Using the default attribute values for the various resources is the recommended starting point when working with recipes. Then, depending on what each node requires, these default values can be overridden with node-, role-, environment-, and cookbook-specific values. The deploy resource has four layout modifiers: create_dirs_before_symlink, purge_before_symlink, symlink_before_migrate, and symlinks. Each of these is a Hash that behaves as an attribute of the deploy resource. When these layout modifiers are used in a recipe, they appear similar to the following:

deploy "name" do
  ...
  symlink_before_migrate       {"config/database.yml" => "config/database.yml"}
  create_dirs_before_symlink   %w{tmp public config}
  purge_before_symlink         %w{log tmp/pids public/system}
  symlinks                     { "system" => "public/system",
                                 "pids" => "tmp/pids",
                                 "log" => "log"
                               }
  ...
end

and then what these layout modifiers look like if they were empty:

deploy "name" do
  ...
  symlink_before_migrate       nil
  create_dirs_before_symlink   []
  purge_before_symlink         []
  symlinks                     nil
  ...
end

In most cases, using the empty values for the layout modifiers will prevent the chef-client from passing symbolic linking information to a node during the chef-client run.
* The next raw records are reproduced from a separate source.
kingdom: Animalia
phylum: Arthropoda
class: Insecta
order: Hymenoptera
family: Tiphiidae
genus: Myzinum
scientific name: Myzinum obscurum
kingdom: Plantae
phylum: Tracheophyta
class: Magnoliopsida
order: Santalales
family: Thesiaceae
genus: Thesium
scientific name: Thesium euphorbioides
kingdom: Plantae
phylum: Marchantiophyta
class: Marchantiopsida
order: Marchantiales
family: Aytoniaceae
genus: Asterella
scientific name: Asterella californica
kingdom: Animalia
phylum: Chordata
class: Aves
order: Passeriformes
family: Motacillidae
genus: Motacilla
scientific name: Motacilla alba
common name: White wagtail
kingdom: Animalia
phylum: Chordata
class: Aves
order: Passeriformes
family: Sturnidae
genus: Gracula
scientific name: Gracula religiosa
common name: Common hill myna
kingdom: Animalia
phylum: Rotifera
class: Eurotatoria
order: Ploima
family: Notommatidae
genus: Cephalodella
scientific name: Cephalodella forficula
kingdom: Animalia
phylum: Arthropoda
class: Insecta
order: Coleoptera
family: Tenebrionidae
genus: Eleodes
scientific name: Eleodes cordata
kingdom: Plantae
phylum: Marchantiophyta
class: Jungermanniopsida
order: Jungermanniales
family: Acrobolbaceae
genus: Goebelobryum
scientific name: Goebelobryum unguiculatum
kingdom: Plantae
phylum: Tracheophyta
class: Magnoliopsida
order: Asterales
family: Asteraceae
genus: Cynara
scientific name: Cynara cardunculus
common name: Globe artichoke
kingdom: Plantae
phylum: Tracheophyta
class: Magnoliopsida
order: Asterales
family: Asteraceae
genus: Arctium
However, in some cases, it may be preferable to ensure that one (or more) of these layout modifiers do not pass any symbolic linking information to a node during the chef-client run at all. Because each of these layout modifiers are a Hash, the clear instance method can be used to clear out these values.

To clear the default values for a layout modifier:

deploy "name" do
  ...
  symlink_before_migrate.clear
  create_dirs_before_symlink.clear
  purge_before_symlink.clear
  symlinks.clear
  ...
end

In general, use this approach carefully and only after it is determined that nil or empty values won’t provide the expected result.